The following symbols are used on the "tca" and "tns" tiers:

[] = on all tiers, single square brackets enclose a comment on the following material, e.g. [whispering] indicates that the following words are whispered. They also enclose portions of the turn which are unintelligible, e.g. "pa2 ma3 [unintell] ma3r+3" means that the participant intelligibly says "pa2 ma3", says something unintelligible, and then intelligibly says "ma3r+3".

() = on the "tca" tier, single parentheses enclose material that is unclear on the recording. Note that () in the "tns" tier can either mean this, or indicate that the material inside the () is understood but not overt (e.g. is subject to ellipsis/pro-drop) in the turn.

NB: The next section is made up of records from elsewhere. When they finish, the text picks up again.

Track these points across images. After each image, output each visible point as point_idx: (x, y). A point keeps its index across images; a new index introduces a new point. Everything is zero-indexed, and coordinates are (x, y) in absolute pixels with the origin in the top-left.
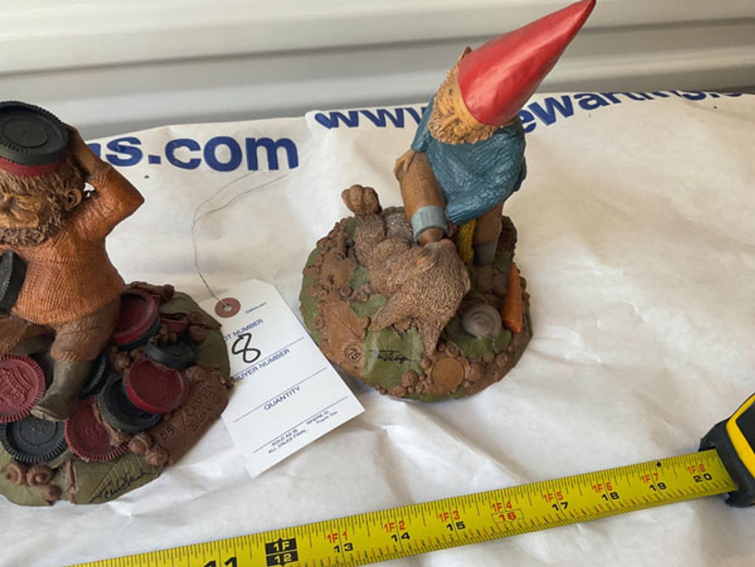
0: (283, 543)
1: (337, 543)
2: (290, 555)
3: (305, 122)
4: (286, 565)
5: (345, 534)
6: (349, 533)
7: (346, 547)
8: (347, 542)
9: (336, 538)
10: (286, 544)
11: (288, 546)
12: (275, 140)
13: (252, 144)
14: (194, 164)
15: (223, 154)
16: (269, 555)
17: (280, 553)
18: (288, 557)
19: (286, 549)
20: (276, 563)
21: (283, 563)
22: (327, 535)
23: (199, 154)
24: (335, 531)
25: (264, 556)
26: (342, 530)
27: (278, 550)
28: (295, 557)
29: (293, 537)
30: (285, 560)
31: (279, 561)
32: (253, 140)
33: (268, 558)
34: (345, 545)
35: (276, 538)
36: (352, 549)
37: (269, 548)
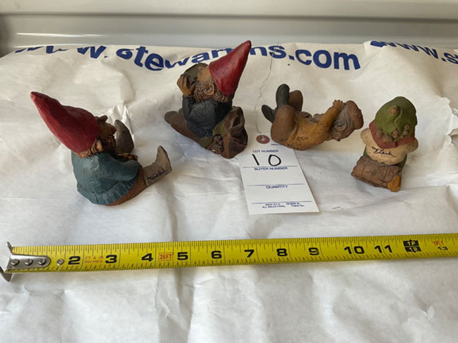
0: (412, 242)
1: (439, 246)
2: (416, 249)
3: (364, 46)
4: (416, 252)
5: (442, 242)
6: (444, 242)
7: (444, 248)
8: (444, 246)
9: (438, 244)
10: (414, 243)
11: (414, 244)
12: (348, 55)
13: (337, 55)
14: (308, 63)
15: (323, 59)
16: (406, 247)
17: (412, 247)
18: (415, 249)
19: (414, 245)
20: (410, 251)
21: (415, 252)
22: (433, 241)
23: (311, 58)
24: (437, 240)
25: (404, 247)
26: (441, 240)
27: (410, 245)
28: (419, 249)
29: (416, 240)
30: (415, 250)
31: (412, 250)
32: (338, 53)
33: (406, 248)
34: (443, 247)
35: (408, 239)
36: (447, 249)
37: (405, 243)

(()) = on the "tca" tier, double parentheses enclose annotations of visual behavior, e.g. ((nods)), and annotations of nonlexical vocalizations, e.g. ((bilabial trills)). If a nonlexical vocalization has a conventional meaning, it is given on the "tns" tier; for example, ((alveolar click)) on the "tca" tier is often translated "Don't do that" on the "tns" tier.

The following language names are used:
En = English
BP = Brazilian Portuguese
Port = Brazilian Portuguese
Sp = Spanish
Tca = Ticuna

A language name in square brackets, followed by text, indicates that the following text is in the given language. The language designation applies to all text until the end of the turn or the next language code, whichever is first. Thus "[Sp] mira [Tca] d+17ka4" means that the participant says "mira" (Look!) in Spanish, then "d+17ka4" (Look!) in Ticuna.

Turns entirely in languages other than Ticuna always begin with a statement of the language name. Turns entirely in Ticuna do not include language names. If it is unclear which language a turn represents because it consists of a single word which exists in two languages (e.g. Spanish mam'a, Ticuna ma3ma5), the turn is not given a language name tag.

===============
E. Abbreviations used in "xds" tiers
===============

In recordings with one target child participant, tiers of the type "xds" use the following abbreviations:

A = adult/adolescent
C = nontarget child
N = nonhuman addressee (e.g. animal)
NA = no addressee (used for nonlinguistic turns = laughing and/or crying)
T = target child
U = addressee unknown

Recordings with two target child participants use the following abbreviations:

A = adult/adolescent
C = nontarget child
N = nonhuman addressee (e.g. animal)
NA = no addressee (used for nonlinguistic turns = laughing and/or crying)
ET = older target child (T not used)
YT = younger target child (T not used)
U = addressee unknown

Turns with more than one type of addressee have the addressee types separated by +.

XDS codes are intended to be an exhaustive list of the *types* of addressees of each turn. For example, a turn is coded as T if addressed only to the target child, T+C if addressed to the target child plus at least one nontarget child. 

The scheme does not distinguish between turns with more than one addressee of the same type. Therefore, for example, turns addressed to one adult (and no one else) and turns addressed to two adults (and no one else) are both coded as A.

Broadcast talk (talk which does not appear to have an addressee, e.g. participants singing to themselves) was treated as addressed to everyone present.